### TEXTE CITÉ
----
Nous allons ici indiquer quelques points sur lesquels Thomas More et Escriva se rencontrent. Cela ne sera fait que de façon fragmentaire : d'autres aspects mériteraient d'être évoqués. Ceux que nous avons retenus suffiront, à titre d'échantillon, à faire comprendre pourquoi le prêtre espagnol a finalement choisi le juriste anglais comme intercesseur.
La vocation humaine
Escriva insiste vigoureusement sur le fait que "la vocation humaine —la vocation professionnelle, familiale et sociale— ne s'oppose pas a la vocation surnaturelle ; bien au contraire, elle en est une partie intégrante"6. C'est dire que rien, dans la vie d'un chrétien, ne doit rester en marge de sa quête de la sainteté, que tout doit l'aider à l'acquérir. Car "il n'y a pas —il n'existe pas— d'opposition entre le service de Dieu et le service des hommes ; entre l'exercice des devoirs et des droits civiques et celui des devoirs et des droits religieux ; entre un effort pour construire et perfectionner la cité temporelle et la certitude que ce monde que nous traversons est un chemin qui nous conduit à la patrie céleste."7
Dans un tel contexte spiritual, l'on comprend l’attrait exercé sur le fondateur par la figure de More. Parlant le 22 juin 1972, jour de la fête liturgique du saint, il faisait le commentaire suivant a ses fils spirituels : "Ce matin j'ai vu ceci en toute clarté dans la messe de saint Thomas More : jusqu'à la fin de sa vie, il a été exemplairement fidèle au roi, mais sans céder ne serait-ce que d'un millimètre dans tout ce sur quoi il ne pouvait pas céder. Des avant que Dieu veuille l’Œuvre dans le temps, j'ai vu clairement les deux domaines : les devoirs et les droits de citoyen ; les devoirs et les droits de chrétien. Et j'ai été conséquent."8 More n'a pas accepté la charge de lord chancelier parce qu'il recherchait honneurs et pouvoir : il entendait seulement servir Dieu et sa patrie.
Respect scrupuleux de ses engagements envers l'autorité civile représentée par le monarque, fidélité absolue a ses engagements envers l'autorité suprême qu'est Dieu, approfondissement sans cesse accru de sa vocation baptismale, tant dans sa vie conjugale que dans son travail, puis in crescendo pendant son séjour en prison, tels sont des aspects essentiels de la vie de More.
----
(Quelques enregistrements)
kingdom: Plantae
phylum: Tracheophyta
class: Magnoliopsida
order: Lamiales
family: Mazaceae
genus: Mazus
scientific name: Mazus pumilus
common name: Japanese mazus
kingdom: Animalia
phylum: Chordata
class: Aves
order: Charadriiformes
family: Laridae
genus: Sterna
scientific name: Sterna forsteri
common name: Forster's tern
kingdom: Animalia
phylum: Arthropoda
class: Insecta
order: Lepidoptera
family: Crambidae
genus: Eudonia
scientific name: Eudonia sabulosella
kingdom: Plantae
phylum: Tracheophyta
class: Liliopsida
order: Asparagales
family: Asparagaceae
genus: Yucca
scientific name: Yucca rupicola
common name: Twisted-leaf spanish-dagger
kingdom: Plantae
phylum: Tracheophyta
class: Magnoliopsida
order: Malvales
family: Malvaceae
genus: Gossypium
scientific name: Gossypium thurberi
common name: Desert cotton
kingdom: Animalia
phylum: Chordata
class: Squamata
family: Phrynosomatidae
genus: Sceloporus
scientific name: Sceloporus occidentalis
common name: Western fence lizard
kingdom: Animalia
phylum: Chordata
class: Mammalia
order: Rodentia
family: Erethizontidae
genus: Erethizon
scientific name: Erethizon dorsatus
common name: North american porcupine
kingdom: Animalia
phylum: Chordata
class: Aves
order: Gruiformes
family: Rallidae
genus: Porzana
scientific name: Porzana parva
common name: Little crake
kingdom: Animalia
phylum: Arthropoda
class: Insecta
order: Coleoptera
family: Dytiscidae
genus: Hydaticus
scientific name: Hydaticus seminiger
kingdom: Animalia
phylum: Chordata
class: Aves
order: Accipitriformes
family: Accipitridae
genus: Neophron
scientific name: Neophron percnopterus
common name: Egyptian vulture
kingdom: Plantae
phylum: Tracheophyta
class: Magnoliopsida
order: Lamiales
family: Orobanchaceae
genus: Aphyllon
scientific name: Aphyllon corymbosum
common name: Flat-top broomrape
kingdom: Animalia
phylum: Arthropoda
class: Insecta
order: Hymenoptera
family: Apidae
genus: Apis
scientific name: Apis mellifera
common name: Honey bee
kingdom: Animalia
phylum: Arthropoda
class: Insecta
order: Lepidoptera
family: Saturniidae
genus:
----
### CONSIGNES
1 - Recopiez mot pour mot le passage du texte sur Thomas More et Escriva qui commence par "Respect scrupuleux de" et va jusqu'à "vie de More.".
2 - Énumérez les formes de la vocation humaine nommées dans le texte sur Thomas More et Escriva.

### SOLUTIONS
1 -
Respect scrupuleux de ses engagements envers l'autorité civile représentée par le monarque, fidélité absolue a ses engagements envers l'autorité suprême qu'est Dieu, approfondissement sans cesse accru de sa vocation baptismale, tant dans sa vie conjugale que dans son travail, puis in crescendo pendant son séjour en prison, tels sont des aspects essentiels de la vie de More.

2 -
- la vocation professionnelle
- la vocation familiale
- la vocation sociale